Mozaik.inilah.com |
Namun, penafsiran terhadap-Nya mulai menemukan titik majemuk berkepentingan. Manusia mempersepsikan Tuhan seenak jidatnya. Pada ranah politik, Tuhan dipolitisasi untuk melegitimasi keputusan, di bidang ekonomi, Tuhan dijadikan merk untuk melambungkan nilai jual. Kemudian melunturlah kebersamaan dalam beragama sebab multitafsir yang didominasi ego ini.
Dalam konsep berislam yang dipahami secara utuh, Tuhan Yang Esa boleh dimaknai secara multi-personal. Karena pengalaman kebatinan spiritual tiap-tiap hamba tidak dapat digeneralisir dan dituntut penjelasan sangat mendasar pada tataran indrawi. Namun, bukan lantas parsial-subjektif.
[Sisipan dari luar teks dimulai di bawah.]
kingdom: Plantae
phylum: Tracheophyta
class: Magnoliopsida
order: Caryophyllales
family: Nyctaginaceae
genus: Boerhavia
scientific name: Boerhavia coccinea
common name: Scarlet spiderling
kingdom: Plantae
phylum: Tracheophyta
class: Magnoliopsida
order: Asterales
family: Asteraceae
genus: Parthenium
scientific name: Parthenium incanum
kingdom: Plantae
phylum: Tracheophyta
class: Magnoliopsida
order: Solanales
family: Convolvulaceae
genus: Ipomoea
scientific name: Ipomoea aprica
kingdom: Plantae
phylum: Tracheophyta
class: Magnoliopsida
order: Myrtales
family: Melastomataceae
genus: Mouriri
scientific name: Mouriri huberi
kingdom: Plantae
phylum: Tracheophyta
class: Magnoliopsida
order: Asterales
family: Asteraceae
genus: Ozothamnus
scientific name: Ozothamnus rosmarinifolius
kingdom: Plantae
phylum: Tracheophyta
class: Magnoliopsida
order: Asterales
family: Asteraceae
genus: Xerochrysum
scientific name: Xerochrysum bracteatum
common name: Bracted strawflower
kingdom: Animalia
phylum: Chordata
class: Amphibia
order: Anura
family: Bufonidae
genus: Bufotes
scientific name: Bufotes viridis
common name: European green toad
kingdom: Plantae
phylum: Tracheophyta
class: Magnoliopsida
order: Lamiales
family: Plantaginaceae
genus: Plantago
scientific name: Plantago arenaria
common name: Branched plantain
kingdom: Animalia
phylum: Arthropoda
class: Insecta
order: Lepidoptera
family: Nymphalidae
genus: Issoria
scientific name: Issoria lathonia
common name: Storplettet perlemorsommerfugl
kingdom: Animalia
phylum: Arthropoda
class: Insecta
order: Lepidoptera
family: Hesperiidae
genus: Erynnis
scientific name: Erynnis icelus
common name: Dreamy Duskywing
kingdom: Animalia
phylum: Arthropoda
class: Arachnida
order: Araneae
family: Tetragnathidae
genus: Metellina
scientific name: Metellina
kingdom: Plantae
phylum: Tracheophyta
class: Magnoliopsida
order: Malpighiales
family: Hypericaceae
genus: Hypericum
Ke-aku-an yang mendominasi hanya akan melahirkan kesenjangan dan terjebak dalam perasaan 'paling benar'. Adanya truth claim di kemudian hari, menjadi hal tak terhindarkan. Puncaknya fenomena pengkafiran marak di mana-mana.
Berangkat dari hal tersebut, manusia membutuhkan penyegaran kembali dalam memaknai keber-agama-an. Menilik lebih dalam hakikat bertuhan yang sering disebut dengan tasawuf. Peran tasawuf menjadi sentral, karena tidak hanya pada kulit luarnya saja seorang didaku menjadi ‘abd memainkan perannya.
Namun, ada hal yang jauh substansial untuk dipenuhi dalam kisah cinta hamba dan Tuhannya. Hubungan vertikal yang terjalin nan apik akan memunculkan tajalli dalam setiap penglihatan terhadap isi dunia. Apa yang tersapu oleh mata adalah tajalli-Nya.
Pencapaian tajalli tersebut berangkat dari tangga dasar berupa pembasuhan diri dari perangai buruk akibat simtom dosa-dosa, sebut saja takhalli. Tidak etis kiranya seorang hamba menatap Kekasihnya dengan kondisi masih 'kotor', meski Ia tak pernah membedakan dalam kasih-Nya.
Adab yang kedua adalah tahalli. Pada tingkat ini, 'abd berlama-lama di depan cermin untuk mematut diri. Memersiapkan jasad wa ar-ruh sebaik-baiknya dengan balutan akhlak dalam rangka pengisian jiwa yang telah bertakhalli.
Dua tahap ini menjadi tangga yang harus di lewati seorang hamba untuk kemudian dilingkupi tajalli-Nya, berupa penuh cinta. Sulit kiranya melenggang ke tangga puncak, tetapi melompati tahapan-tahapan sebelumnya.
Pandangan penuh kasih ini Tuhan syariatkan dalam bentuk Hablum minannas, hubungan sosial. Karena sejatinya manusia tidak bisa hidup hanya dengan jasad tunggalnya saja. Hubungan horizontal ini turut menjadi salah satu syarat untuk dipenuhi jika ingin dekat dengan-Nya.
Kini, tasawuf tidak melulu tentang garis tegak antara hamba dengan Tuhan. Melainkan, Konsep tasawuf sosial menjadi salah satu proses membumi yang tak terpisahkan. Penting kiranya memaknai tasawuf dalam lingkup keduniaan pula, sebagai media menuju-Nya.
Tidak berhenti di situ, tajalli-Nya meliputi seluruh alam ini. Ia menyediakan ayat-ayat kauniah yang begitu banyak terhampar pada bahtera semesta. Sejauh yang dapat ditangkap manusia melalui alam ini, maka itulah cerminan dari-Nya. Tidak mengherankan bila alam memiliki hukum balas, untuk itu manusia dituntun menjalin hubungan dengan alam melalui hablum minal alam.
Akhirnya, tasawuf sosial memandang dengan kasih terhadap semua ciptaan-Nya. Kemudian benarlah kiranya dawuhipun Gus Dur, “Memanusiakan manusia”.